Segundo Menel, a reformulação ideal do marco legal do setor elétrico seria por meio de um projeto de lei amplo, como discutido em 2016 no escopo da Consulta Pública 33. "A proposta era completa, coesa, um documento único, e deu no que deu. Um documento belíssimo, mas que nunca avançou", afirmou. Por isso, a reforma "fatiada" por meio de pontos essenciais, como discutido agora pelo MME, parece uma alternativa viável.

A reforma defendida pelo MME é baseada em três eixos: aumentar o desconto tarifário para o consumidor de baixa renda, abrir o mercado de energia para que todos os consumidores, inclusive residenciais, possam escolher o seu fornecedor, e redução de subsídios ao grande consumidor, com a limitação da autoprodução e do desconto na tarifa fio.

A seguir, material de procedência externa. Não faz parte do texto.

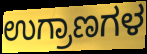
ಉಗ್ರಾಣಗಳ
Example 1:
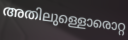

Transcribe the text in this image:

അതിലുള്ളൊരൊറ്റ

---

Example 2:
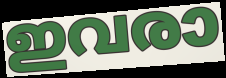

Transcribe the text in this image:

ഇവരാ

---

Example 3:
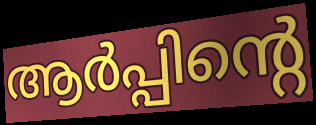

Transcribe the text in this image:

ആർപ്പിന്റെ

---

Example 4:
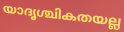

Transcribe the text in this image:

യാദൃശ്ചികതയല്ല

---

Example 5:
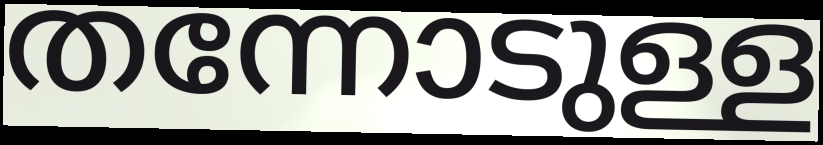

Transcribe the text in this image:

തന്നോടുള്ള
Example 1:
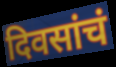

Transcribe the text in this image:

दिवसांचं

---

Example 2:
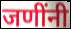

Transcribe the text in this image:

जणींनी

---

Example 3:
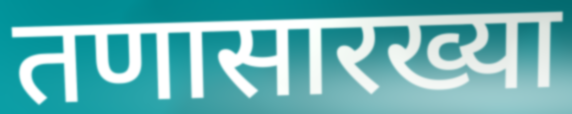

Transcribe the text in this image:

तणासारख्या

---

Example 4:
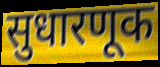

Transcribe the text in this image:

सुधारणूक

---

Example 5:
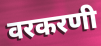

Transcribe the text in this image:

वरकरणी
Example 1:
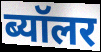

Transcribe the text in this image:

ब्यॉलर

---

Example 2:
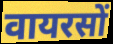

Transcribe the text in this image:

वायरसों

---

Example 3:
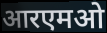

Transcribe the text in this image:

आरएमओ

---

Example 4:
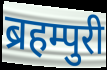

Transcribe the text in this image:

ब्रहम्पुरी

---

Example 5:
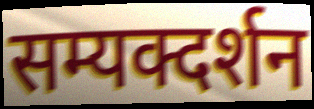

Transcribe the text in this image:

सम्यक्दर्शन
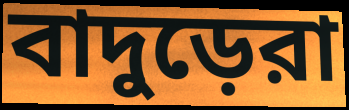
বাদুড়েরা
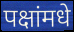
पक्षांमधे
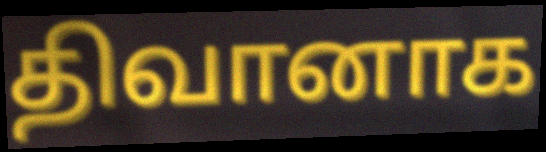
திவானாக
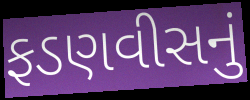
ફડણવીસનું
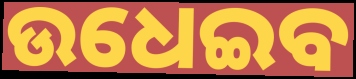
ଉଧେଇବ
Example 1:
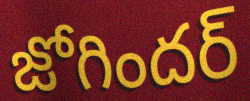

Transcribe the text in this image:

జోగిందర్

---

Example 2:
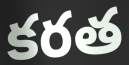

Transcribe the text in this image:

కరత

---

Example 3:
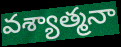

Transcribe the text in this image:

వశ్యాత్మనా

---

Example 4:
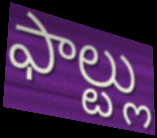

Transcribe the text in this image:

ఫాల్ట్లు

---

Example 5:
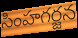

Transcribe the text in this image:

సింహగర్జన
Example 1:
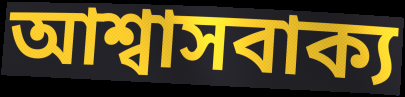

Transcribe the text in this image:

আশ্বাসবাক্য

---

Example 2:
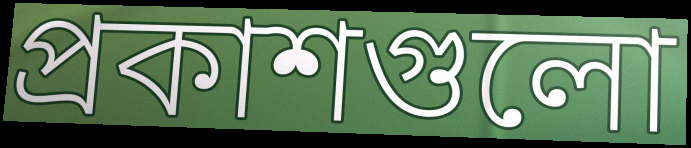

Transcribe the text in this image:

প্রকাশগুলো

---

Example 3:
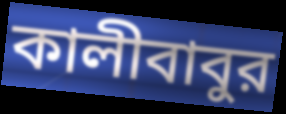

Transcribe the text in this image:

কালীবাবুর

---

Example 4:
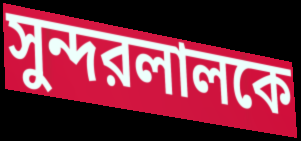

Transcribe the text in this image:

Representantes de consumidores de energia eletrointensivos alegaram que o projeto vai deslocar custos para o setor produtivo. Geradores que usufruem dos benefícios argumentaram que os investimentos em projetos de geração foram planejados contando com a manutenção das regras. Até mesmo agentes não afetados diretamente pelas mudanças defenderam que o governo aproveite o momento para revisitar subsídios dos painéis solares.

Um agente resumiu parte da discussão: "Todos têm seus argumentos. Agora, é a hora de argumentar porque o seu ponto é mais importante que o do outro".